The only person unconvinced about Eela’s fabulousness is her husband, Arun (Tota Roy Chowdhury) — but then, he’s got bigger issues. He leaves Eela and the young Vivan because… Guru Dutt died in 1964. Not really, but the actual reason is no less weird. As is the character. You’d think someone who abandons his wife and child would walk around with some amount of existential baggage, but when he waltzes into their lives again, some twenty years later, he behaves as though he went shopping and couldn’t get a cab back home. Eela doesn’t shout or demand explanations — her eyes well up as much as they can without endangering the mascara, and she looks sorrowfully at Vivan, as he walks in from college. Right there, we have the germ of an infinitely more interesting movie, Oedipus Rex: Daddy’s Not Dead.

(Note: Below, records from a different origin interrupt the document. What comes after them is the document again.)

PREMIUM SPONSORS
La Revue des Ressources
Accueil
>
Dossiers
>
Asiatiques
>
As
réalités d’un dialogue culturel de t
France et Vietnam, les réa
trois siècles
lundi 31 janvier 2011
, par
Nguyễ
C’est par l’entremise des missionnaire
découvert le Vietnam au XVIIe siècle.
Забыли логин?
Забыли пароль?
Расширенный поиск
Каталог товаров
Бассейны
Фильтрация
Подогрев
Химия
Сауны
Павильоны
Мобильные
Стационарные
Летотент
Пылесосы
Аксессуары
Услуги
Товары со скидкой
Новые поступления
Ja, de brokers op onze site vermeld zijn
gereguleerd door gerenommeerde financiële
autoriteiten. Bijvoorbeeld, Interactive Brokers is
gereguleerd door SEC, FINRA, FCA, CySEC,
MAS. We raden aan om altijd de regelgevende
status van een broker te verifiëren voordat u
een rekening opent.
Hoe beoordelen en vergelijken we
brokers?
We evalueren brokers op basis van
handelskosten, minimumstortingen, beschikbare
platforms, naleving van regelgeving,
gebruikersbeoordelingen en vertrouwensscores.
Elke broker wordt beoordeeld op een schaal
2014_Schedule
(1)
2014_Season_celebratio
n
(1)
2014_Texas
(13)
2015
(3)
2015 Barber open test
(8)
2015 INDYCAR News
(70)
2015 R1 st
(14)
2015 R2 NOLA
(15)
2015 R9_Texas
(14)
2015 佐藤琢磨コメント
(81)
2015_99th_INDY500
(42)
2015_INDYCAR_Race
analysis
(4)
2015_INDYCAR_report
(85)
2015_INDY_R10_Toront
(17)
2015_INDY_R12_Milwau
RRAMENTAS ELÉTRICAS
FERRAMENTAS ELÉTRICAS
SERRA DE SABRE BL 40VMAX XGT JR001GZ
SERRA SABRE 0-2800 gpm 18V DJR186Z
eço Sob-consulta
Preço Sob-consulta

The father departs, leaving behind an artily designed diary that looks significant, presumably containing the answer to the Meaning of Life. Eela doesn’t so much as glance at it. Helicopter Eela makes it very clear why Eela has no place for another man in her life. When her mother-in-law suggests that she find someone new, Eela says there’s no guarantee that this man won’t leave her, too — and the only male figure who will never leave her is her son. Why any of this is supposed to be funny (as opposed to a Bermanesque psychodrama, directed by Lars von Trier) is anyone’s guess. The second half is about Eela finding herself again, and this she does by… joining the college her son goes to. (Still think I’m overthinking the Freudian subtext?) Is she serious about studies? Is it just to alleviate her loneliness? Who cares! The song-and-dance climax plumbs hitherto uncharted depths of godawfulness as it hoists Eela on a stage and makes the college — and by extension, the world — see how fabulous she is. In comparison, a Cine Blitz blind item, circa 1995, comes off like Hamlet.